Sunday, December 09, 2012

Jokes Gone Bad [344/365]

Practical jokes are serious stuff.
They are intended to be humorous, but sometimes can go seriously wrong.

I'm sure we would have heard of atleast one such joke that went horribly wrong.
Today, the world heard of another practical joke that ended in tragedy. Of Indian-born nurse Jacintha Saldanha.

The unfortunate victim of a prank call made by Australian DJs, Mel Greig and Michael Christian, who masqueraded as Queen Elizabeth II and Prince Charles. The voices were a poor imitation of the royals, but the damage was done. Ms Saldanha was found dead in her nurses' accommodation today.

What provokes anger in a sane person is how the radio station continued to play the prank call eight hours after news of the suicide was made public.
While the station promptly suspended the DJs who have not spoken 'out of respect' for Ms Saldanha, this incident has gone a couple of notches beyond comic relief.

Surely, the radio station did consult their well-paid attorneys before their elaborate stunt, but all sane advice cannot bring nurse Saldanha back to life.
A couple of months ago, I recalled how practical jokes can be cruel. Even demeaning and potentially traumatic. Today, the world saw the dark underbelly of practical jokes gone bad.

With the details of the prank call trickling out, we are now aware that nurse Saldanha only received and transferred the call to the ward nurse caring for the duchess.

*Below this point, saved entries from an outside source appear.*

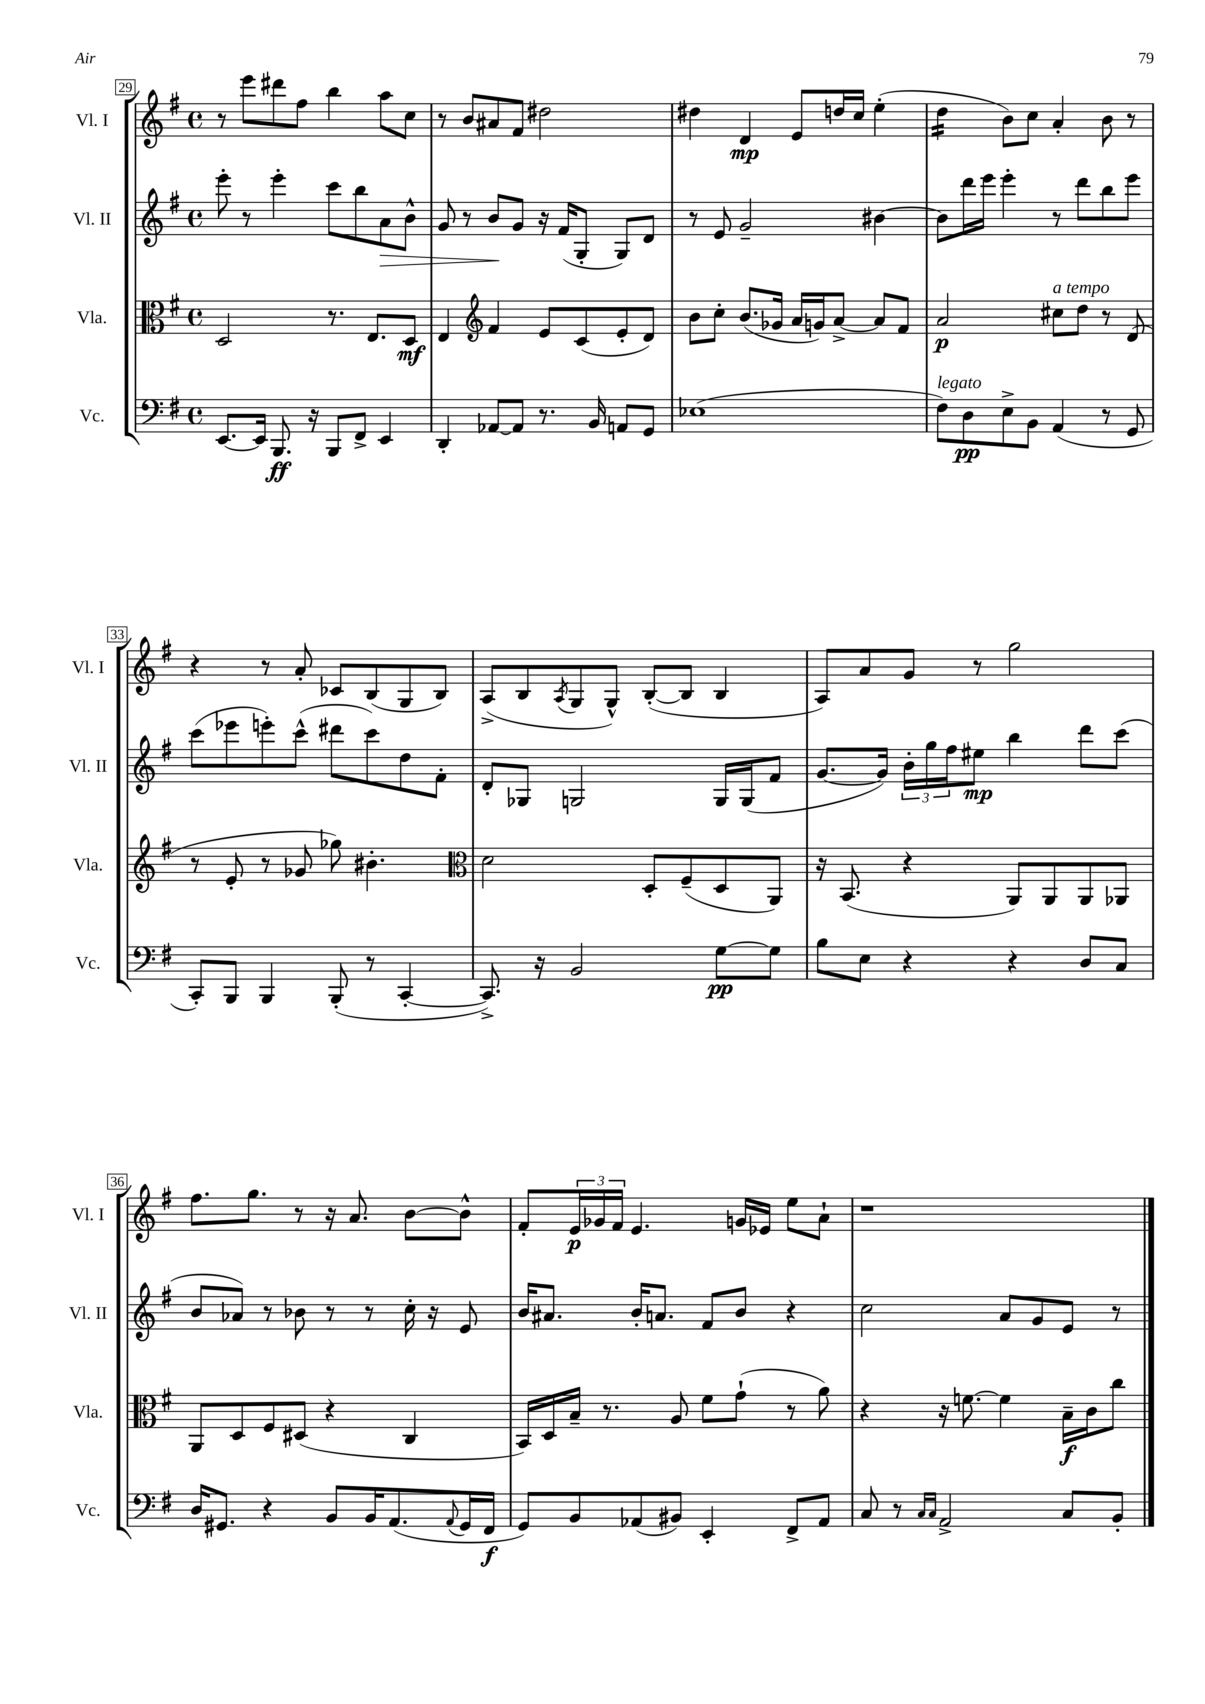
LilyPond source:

<<
\new StaffGroup <<
\new Staff = "s0" \with { instrumentName = "Vl. I" shortInstrumentName = "Vl. I" } {
    \clef treble \key g \major \defaultTimeSignature \time 4/4
    r8 e'''8 dis'''8 fis''8 b''4 a''8 c''8 |
    r8 b'8 ais'8 fis'8 dis''2 |
    dis''4 d'4\mp e'8 d''16 c''16 e''4-.( |
    d''4:16 b'8) c''8 a'4-. b'8 r8 |
    r4 r8 a'8-. ces'8 b8( g8 b8) |
    a8->( b8 \acciaccatura { a8 } g8 g8-^) b8~-.( b8 b4 |
    a8) a'8 g'8 r8 g''2 |
    fis''8. g''8. r8 r16 a'8. b'8~ b'8-^ |
    fis'8-. \tuplet 3/2 { e'16\p ges'16 fis'16 } e'4. g'16 ees'16 e''8 a'8-! |
    r1 \bar "|." |
}
\new Staff = "s1" \with { instrumentName = "Vl. II" shortInstrumentName = "Vl. II" } {
    \clef treble \key g \major \defaultTimeSignature \time 4/4
    e'''8-. r8 e'''4-. c'''8 b''8 a'8\> b'8-^ |
    g'8 r8 b'8\! g'8 r16 fis'16( g8-. g8) d'8 |
    r8 e'8 g'2-- bis'4~ |
    bis'8 d'''16 e'''16 e'''4-. r8 d'''8 b''8 e'''8 |
    c'''8( ees'''8 e'''8-.) c'''8-^( dis'''8 c'''8) d''8 fis'8-. |
    d'8-. ges8 g2 g16 g16( fis'8 |
    g'8.~ g'16) \tuplet 3/2 { b'16-. g''16 fis''16 } eis''8\mp b''4 d'''8 c'''8( |
    b'8 aes'8) r8 bes'8 r8 r8 c''16-. r16 e'8 |
    b'16 ais'8. b'16-. a'8. fis'8 b'8 r4 |
    c''2 a'8 g'8 e'8 r8 \bar "|." |
}
\new Staff = "s2" \with { instrumentName = "Vla." shortInstrumentName = "Vla." } {
    \clef alto \key g \major \defaultTimeSignature \time 4/4
    d2 r8. e8. d8\mf |
    e4 \clef treble fis'4 e'8 c'8( e'8-. d'8) |
    b'8 c''8-. b'8.( ges'16 a'16 g'16) a'8~-> a'8 fis'8 |
    a'2\p cis''8^\markup { \italic "a tempo" } d''8 r8 d'8( |
    r8 e'8-. r8 ges'8 ges''8) bis'4.-. |
    \clef alto d'2 d8-. fis8--( d8 a,8) |
    r16 b,8.( r4 a,8) a,8 a,8 aes,8 |
    a,8 d8 fis8 dis8( r4 c4 |
    b,16) d16 b16-- r8. a8 fis'8 g'8-!( r8 a'8) |
    r4 r16 f'8.~ f'4 b16--\f c'16 c''8 \bar "|." |
}
\new Staff = "s3" \with { instrumentName = "Vc." shortInstrumentName = "Vc." } {
    \clef bass \key g \major \defaultTimeSignature \time 4/4
    e,8.~ e,16 b,,8.\ff r16 b,,8 fis,8-> e,4 |
    d,4-. aes,8~ aes,8 r8. b,16 a,8 g,8 |
    ees1( |
    fis8^\markup { \italic "legato" }) d8\pp e8-> b,8 a,4( r8 g,8 |
    c,8-.) b,,8 b,,4 b,,8-.( r8 c,4~-. |
    c,8.->) r16 b,2 g8~\pp g8 |
    b8 e8 r4 r4 d8 c8 |
    d16 gis,8. r4 b,8 b,16 a,8.( \appoggiatura { a,8 } gis,16 fis,16\f |
    g,8) b,8 aes,8( bis,8) e,4-. fis,8-> aes,8 |
    c8 r8 \grace { c16 c16 } a,2-> c8 b,8-. \bar "|." |
}
>>
>>
\layout { \context { \Score currentBarNumber = #29 \override BarNumber.stencil = #(make-stencil-boxer 0.1 0.3 ly:text-interface::print) } }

Apparently Saldanha was not reprimanded nor put through the wringer for doing what she did.
While I lament at the lack of a system that should have screened and filtered calls before being transferred to a patient of such a profile, I think what the world is really aggrieved about is the callousness of the radio station DJs and the management who have stood by their prank.

Nurse Jacintha will not be able to see the lighter side of this prank. Being the person that she was, I'd imagine she held herself responsible for the incredible mess. She would've blamed herself for transferring the call that resulted in so much fuss. But we'll never know.

While the radio station never meant for things to turn out the way it did, and may have just followed in the time-tested tradition of pranking, will it apologize for the insensitivity and the loss? It may bow down to pressure but never mean it.
Will this mean the end to all practical jokes in the media? Definitely not.

Was there a more sinister reason why she took her own life? Inquests will reveal that.
Was Jacintha right in taking her own life? I doubt.

Killing herself was such a cowardly way to go especially when she was as talented, as intelligent, as caring and as hardworking as her friends, colleagues and family say she was. Why didn't she think of the trauma and the loss that her family will suffer upon death?